Después de más de tres años desde que estallara el escándalo, el caso Penta –que sacó a la luz que el financiamiento irregular de la política era un asunto instalado de transversal en el país– ya está entrando en su última fase.

Sin embargo, a pesar del contundente historial que salió a la luz, los 45 días que pasaron en prisión preventiva en el anexo Capitán Yáber y declaraciones como que la empresa era una “máquina para defraudar al Estado”, existen informaciones que indican que Carlos Alberto Délano, Carlos Eugenio Lavín (los controladores del grupo) y el ex subsecretario de Minería Pablo Wagner (UDI) podrían no enfrentar un juicio.

Según publica La Tercera, hace algunos días el fiscal Manuel Guerra –quien está ahora a cargo de la causa– habría sostenido conversaciones clave con las defensas de Délano, Lavín y Wagner en las que se ha estudiado la posibilidad de una salida alternativa que consiste en recalificar el delito de cohecho, y eso lo cambiaría todo.

Lavín y Délano están formalizados por cohecho, soborno y delitos tributarios, y Wagner además por lavado de activos, debido a los pagos de $42 millones que este último recibió cuando se desempeñaba como subsecretario de Minería (en el primer gobierno de Piñera) por parte de sus ex empleadores –fue gerente de Cruz Blanca, también del grupo Penta–, época en que ellos impulsaban el desarrollo de la minera Dominga.
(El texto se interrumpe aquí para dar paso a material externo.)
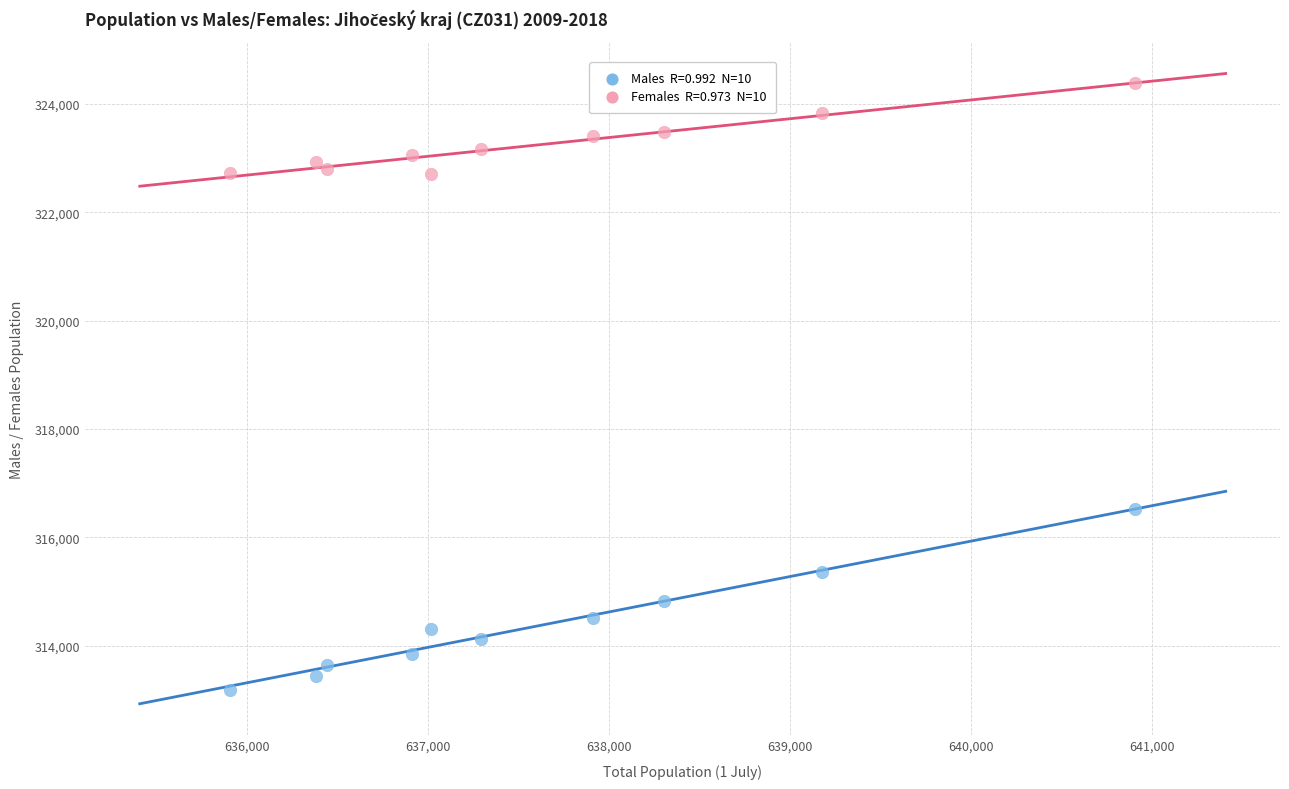

Across all data points, what is the range of X values (max minus min)?

5002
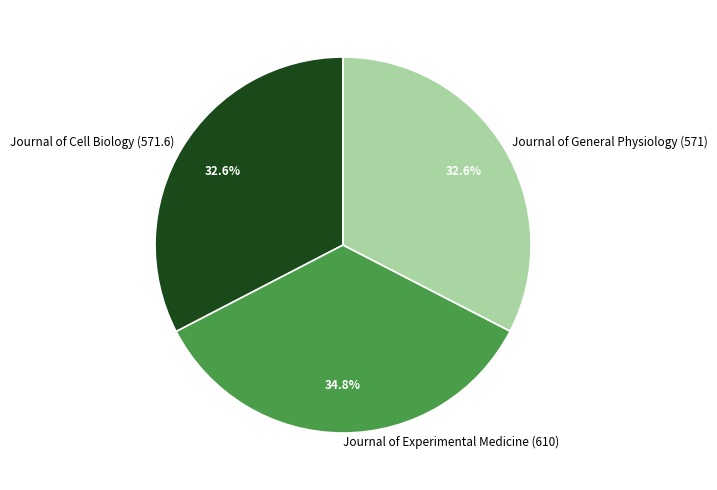

Between Journal of Experimental Medicine (610) and Journal of Cell Biology (571.6), which is larger?

Journal of Experimental Medicine (610)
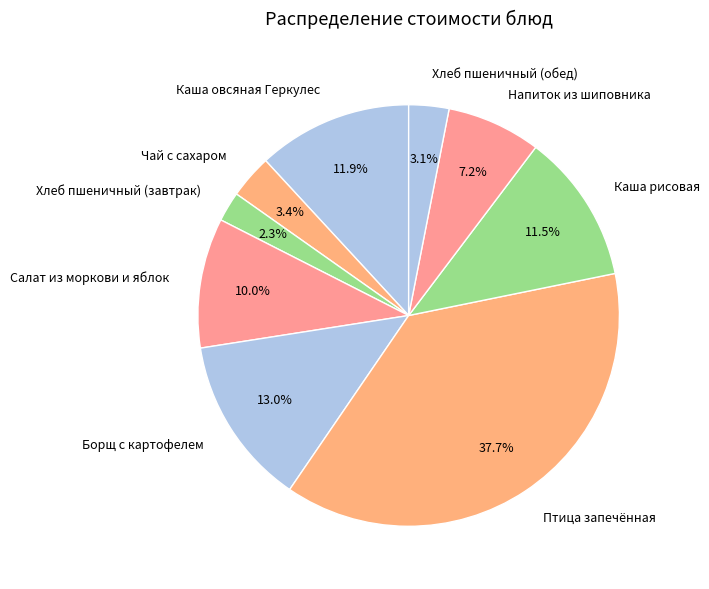

What is the largest slice in the pie chart?

Птица запечённая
Desde la fiscalía han sostenido que a través de correos electrónicos se ha constatado que el ex subsecretario intentó beneficiarlos desde su puesto en el gobierno y que, por tanto, se configura el delito de cohecho

Sin embargo, durante todo el proceso, los imputados han negado que los pagos, que se realizaron entre 2010 y 2012 ($3 millones cada dos meses), eran para sobornarlo y que se trataba de una deuda pendiente que tenían, y explicaron que si bien no estaban obligados a pagar, lo hicieron igual para ayudarlo.

Por eso, eliminando cuál habría sido el beneficio en cuestión –el delito de cohecho exige especificarlo–, la estrategia de su defensa apuntará a que se trató de enriquecimiento ilícito o injustificado, delito que afecta a los funcionarios públicos (como lo era Wagner entonces), lo que implicaría que  Délano y Lavín no sean acusados ni condenados por cohecho, mientras que para Wagner aplicaría una pena pecuniaria, que consiste en el pago de una multa al Estado y la inhabilidad para ejercer cargos públicos.